» Text shown
#####

Population dynamics and community ecology

Every crop system is threatened by pests and pathogens, yet we often lack effective tools to predict pest outbreaks. Our lab collaborates with many partners to collect datasets on insect and insect-borne pathogens, and we then use various modeling techniques to develop spatial and temporal forecasts of pest populations. Our lab is also fascinated by community ecology and the roles of insects in ecosystem functioning.

Representative publications:

  • Rincon DF et al. (2025) Sequential testing of complementary hypotheses about population density. Methods Ecol Evol 16, 1228-1238.
  • Rincon DF et al. (2024) Predicting insect population dynamics by linking phenology models and monitoring data. Ecol Model 493, 110763.
  • Bartel SL et al. (2024) Global change influences scavenging and carrion decomposition. Trends Ecol Evol 39, 152-164.
  • Bloom EH et al. (2023) Long-term organic farming and floral diversity promotes stability of bee communities in agroecosystems. Func Ecol 37, 2809-2825.

#####

» Entries supplied
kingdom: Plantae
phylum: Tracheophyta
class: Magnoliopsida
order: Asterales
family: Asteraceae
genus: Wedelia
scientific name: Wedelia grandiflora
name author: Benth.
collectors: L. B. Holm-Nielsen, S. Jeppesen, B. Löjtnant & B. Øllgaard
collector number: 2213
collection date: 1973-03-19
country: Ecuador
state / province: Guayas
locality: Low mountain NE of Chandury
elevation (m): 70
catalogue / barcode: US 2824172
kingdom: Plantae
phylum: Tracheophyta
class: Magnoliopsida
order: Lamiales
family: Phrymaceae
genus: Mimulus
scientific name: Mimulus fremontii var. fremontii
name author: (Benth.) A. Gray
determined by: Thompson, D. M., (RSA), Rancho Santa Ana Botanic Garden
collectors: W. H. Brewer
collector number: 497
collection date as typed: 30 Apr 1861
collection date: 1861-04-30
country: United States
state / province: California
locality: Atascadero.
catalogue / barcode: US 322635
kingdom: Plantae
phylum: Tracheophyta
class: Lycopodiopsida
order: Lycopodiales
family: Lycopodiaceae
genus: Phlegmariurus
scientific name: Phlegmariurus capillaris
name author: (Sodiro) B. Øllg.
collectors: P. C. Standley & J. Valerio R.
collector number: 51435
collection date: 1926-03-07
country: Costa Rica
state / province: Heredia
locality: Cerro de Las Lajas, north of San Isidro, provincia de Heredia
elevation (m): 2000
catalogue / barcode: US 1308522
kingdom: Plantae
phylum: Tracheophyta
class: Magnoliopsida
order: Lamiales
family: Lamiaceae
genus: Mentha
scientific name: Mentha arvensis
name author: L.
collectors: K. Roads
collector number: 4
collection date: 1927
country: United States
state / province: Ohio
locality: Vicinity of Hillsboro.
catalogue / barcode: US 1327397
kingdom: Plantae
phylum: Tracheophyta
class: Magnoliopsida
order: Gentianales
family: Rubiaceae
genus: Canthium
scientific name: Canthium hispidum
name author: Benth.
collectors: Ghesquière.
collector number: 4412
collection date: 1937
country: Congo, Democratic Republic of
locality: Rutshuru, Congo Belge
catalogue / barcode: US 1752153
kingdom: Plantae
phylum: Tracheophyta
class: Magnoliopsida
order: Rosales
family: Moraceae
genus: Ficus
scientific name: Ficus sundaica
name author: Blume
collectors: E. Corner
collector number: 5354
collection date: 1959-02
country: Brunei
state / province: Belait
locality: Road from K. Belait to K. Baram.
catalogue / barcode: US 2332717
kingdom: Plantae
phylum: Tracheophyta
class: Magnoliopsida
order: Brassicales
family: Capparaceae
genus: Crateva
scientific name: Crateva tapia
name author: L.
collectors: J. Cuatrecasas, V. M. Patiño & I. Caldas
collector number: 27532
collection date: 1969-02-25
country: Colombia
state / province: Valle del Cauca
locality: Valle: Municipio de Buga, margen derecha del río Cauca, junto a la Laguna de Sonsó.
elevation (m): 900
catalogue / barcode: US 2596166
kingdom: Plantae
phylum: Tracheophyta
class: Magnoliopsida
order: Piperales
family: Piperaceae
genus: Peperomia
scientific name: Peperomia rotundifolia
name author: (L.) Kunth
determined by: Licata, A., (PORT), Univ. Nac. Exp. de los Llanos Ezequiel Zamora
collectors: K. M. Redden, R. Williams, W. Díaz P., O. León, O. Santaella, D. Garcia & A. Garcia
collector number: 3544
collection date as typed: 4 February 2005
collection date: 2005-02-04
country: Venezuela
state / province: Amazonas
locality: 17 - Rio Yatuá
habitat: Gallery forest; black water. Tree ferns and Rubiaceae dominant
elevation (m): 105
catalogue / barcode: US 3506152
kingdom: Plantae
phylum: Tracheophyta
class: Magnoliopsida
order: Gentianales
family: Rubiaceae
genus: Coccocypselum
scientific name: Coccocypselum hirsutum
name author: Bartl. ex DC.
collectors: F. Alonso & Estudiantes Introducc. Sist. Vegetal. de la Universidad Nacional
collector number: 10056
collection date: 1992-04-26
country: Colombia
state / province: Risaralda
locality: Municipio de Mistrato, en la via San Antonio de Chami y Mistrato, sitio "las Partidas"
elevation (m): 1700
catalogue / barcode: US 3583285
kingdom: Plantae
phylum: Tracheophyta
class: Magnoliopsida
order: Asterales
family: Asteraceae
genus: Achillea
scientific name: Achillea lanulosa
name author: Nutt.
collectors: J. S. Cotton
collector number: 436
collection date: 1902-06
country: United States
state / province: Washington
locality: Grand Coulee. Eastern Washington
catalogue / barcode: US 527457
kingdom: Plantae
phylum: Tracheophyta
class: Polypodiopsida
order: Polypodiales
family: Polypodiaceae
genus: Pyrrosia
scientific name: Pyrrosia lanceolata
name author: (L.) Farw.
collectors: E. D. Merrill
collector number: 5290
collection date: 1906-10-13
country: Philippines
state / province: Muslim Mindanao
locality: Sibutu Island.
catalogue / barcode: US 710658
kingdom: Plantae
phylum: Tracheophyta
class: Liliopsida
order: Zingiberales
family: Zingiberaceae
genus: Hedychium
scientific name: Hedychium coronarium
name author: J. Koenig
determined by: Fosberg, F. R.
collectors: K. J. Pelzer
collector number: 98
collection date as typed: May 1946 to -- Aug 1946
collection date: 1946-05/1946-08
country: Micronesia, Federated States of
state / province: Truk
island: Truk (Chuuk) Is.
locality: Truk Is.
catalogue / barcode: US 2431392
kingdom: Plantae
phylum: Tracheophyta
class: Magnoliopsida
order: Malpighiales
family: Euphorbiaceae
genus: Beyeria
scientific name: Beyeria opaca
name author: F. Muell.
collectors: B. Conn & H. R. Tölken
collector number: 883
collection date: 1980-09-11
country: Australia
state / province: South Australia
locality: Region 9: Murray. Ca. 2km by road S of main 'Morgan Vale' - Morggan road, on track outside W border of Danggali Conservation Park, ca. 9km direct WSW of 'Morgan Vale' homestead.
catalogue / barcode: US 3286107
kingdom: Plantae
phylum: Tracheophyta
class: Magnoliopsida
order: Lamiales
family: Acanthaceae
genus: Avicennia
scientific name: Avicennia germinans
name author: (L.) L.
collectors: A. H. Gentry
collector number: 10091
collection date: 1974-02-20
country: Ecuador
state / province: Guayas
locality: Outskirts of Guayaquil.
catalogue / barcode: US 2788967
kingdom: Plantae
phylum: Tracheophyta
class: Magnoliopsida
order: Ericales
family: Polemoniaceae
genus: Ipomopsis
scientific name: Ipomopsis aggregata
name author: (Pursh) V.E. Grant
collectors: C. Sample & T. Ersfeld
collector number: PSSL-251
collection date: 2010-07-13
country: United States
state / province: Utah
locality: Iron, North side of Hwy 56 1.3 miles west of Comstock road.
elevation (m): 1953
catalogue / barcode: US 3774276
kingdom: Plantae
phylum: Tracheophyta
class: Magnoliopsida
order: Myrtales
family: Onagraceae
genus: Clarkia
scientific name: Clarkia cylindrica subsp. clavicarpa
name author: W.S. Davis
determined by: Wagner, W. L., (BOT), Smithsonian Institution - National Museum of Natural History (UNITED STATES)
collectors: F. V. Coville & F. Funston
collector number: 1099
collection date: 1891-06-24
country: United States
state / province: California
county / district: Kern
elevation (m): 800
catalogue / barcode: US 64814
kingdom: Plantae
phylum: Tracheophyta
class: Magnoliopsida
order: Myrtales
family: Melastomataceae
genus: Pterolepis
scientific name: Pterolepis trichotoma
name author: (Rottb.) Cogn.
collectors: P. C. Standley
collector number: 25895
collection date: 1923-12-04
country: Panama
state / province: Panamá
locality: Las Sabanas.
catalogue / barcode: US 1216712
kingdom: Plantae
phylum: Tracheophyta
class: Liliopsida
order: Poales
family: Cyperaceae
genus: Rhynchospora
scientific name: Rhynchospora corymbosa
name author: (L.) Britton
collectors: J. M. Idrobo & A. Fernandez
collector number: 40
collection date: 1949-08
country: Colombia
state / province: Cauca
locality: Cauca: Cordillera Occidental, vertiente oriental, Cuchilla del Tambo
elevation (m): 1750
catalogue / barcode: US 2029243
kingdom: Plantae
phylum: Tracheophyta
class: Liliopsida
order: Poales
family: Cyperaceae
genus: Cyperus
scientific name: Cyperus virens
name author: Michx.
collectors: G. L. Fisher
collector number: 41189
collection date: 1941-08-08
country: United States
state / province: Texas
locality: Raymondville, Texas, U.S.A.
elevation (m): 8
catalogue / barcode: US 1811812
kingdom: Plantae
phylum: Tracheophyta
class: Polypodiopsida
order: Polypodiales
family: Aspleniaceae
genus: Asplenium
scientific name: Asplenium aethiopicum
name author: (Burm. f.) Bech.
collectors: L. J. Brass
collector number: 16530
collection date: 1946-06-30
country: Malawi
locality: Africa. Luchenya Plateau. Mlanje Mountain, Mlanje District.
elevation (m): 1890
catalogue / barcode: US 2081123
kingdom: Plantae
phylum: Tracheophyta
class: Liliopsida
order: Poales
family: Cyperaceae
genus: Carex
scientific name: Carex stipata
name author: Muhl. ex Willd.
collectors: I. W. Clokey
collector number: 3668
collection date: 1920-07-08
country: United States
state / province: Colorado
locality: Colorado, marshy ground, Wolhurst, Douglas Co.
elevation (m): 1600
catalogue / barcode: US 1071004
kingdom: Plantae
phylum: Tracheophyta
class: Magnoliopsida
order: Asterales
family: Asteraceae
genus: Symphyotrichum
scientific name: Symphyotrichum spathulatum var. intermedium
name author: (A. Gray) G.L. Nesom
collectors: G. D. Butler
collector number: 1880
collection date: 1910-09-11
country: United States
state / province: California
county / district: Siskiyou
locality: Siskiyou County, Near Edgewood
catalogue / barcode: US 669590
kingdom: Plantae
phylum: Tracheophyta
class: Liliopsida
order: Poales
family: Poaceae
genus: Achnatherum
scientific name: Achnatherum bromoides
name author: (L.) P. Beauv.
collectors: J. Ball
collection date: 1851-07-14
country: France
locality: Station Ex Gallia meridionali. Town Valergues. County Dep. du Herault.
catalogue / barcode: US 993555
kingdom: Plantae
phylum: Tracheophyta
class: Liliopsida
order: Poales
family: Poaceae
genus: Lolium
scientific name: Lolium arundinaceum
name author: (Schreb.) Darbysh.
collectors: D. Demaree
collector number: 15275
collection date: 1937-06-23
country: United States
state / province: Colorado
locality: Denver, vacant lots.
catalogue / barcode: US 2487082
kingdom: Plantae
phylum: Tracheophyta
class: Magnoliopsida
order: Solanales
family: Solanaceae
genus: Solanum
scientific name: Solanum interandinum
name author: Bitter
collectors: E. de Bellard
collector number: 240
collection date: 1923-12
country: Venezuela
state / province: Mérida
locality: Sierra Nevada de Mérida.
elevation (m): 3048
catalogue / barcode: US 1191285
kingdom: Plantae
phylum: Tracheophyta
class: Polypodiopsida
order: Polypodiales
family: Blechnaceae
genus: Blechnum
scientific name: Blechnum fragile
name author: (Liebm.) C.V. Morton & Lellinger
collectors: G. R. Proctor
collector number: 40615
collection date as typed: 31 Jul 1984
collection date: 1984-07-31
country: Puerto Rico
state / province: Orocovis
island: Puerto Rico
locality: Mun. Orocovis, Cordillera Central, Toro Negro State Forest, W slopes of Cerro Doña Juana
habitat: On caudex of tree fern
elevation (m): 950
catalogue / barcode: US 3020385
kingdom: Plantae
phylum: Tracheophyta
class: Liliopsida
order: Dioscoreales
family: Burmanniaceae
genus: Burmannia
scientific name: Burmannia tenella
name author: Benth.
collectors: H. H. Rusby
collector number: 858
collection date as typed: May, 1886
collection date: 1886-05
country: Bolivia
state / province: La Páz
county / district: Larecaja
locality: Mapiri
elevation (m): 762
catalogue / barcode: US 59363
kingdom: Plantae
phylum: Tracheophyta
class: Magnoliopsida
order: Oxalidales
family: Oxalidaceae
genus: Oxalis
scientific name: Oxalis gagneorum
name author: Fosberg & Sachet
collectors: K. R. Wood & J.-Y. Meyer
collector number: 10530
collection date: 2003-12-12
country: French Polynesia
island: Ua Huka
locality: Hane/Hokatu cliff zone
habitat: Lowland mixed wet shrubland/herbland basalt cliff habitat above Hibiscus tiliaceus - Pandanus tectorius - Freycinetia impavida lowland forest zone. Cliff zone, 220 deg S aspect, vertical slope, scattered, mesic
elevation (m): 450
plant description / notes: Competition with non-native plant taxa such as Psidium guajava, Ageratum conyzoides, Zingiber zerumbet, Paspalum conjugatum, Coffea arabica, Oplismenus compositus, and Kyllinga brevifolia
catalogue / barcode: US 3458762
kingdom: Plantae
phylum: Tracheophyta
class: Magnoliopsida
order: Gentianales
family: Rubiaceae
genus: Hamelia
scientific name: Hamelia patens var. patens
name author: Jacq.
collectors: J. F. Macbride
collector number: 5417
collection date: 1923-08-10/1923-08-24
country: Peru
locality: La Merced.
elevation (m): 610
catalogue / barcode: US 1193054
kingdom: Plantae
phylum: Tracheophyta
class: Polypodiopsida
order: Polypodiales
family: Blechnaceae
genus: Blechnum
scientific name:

#####

» What you need to do
- A) Decide whether each statement below agrees with the population dynamics and community ecology text. Answer yes or no for each, and quote the deciding words from the text. (i) The lab produces forecasts of pest populations across both space and time. (ii) Effective tools for predicting pest outbreaks are widely available. (iii) The 2023 publication on bee communities appeared in Trends Ecol Evol.
- B) Render this sentence from the population dynamics and community ecology text in Spanish: "Our lab is also fascinated by community ecology and the roles of insects in ecosystem functioning."
- C) Duplicate, word for word, the portion of the population dynamics and community ecology text from "Population dynamics and" to "Evol 39, 152-164.".

» Solutions by task
- A)
(i) Yes: "develop spatial and temporal forecasts of pest populations"
(ii) No: "we often lack effective tools to predict pest outbreaks"
(iii) No: "Func Ecol 37, 2809-2825"

- B) Nuestro laboratorio también está fascinado por la ecología de comunidades y los papeles de los insectos en el funcionamiento de los ecosistemas.

- C)
Population dynamics and community ecology

Every crop system is threatened by pests and pathogens, yet we often lack effective tools to predict pest outbreaks. Our lab collaborates with many partners to collect datasets on insect and insect-borne pathogens, and we then use various modeling techniques to develop spatial and temporal forecasts of pest populations. Our lab is also fascinated by community ecology and the roles of insects in ecosystem functioning.

Representative publications:

  • Rincon DF et al. (2025) Sequential testing of complementary hypotheses about population density. Methods Ecol Evol 16, 1228-1238.
  • Rincon DF et al. (2024) Predicting insect population dynamics by linking phenology models and monitoring data. Ecol Model 493, 110763.
  • Bartel SL et al. (2024) Global change influences scavenging and carrion decomposition. Trends Ecol Evol 39, 152-164.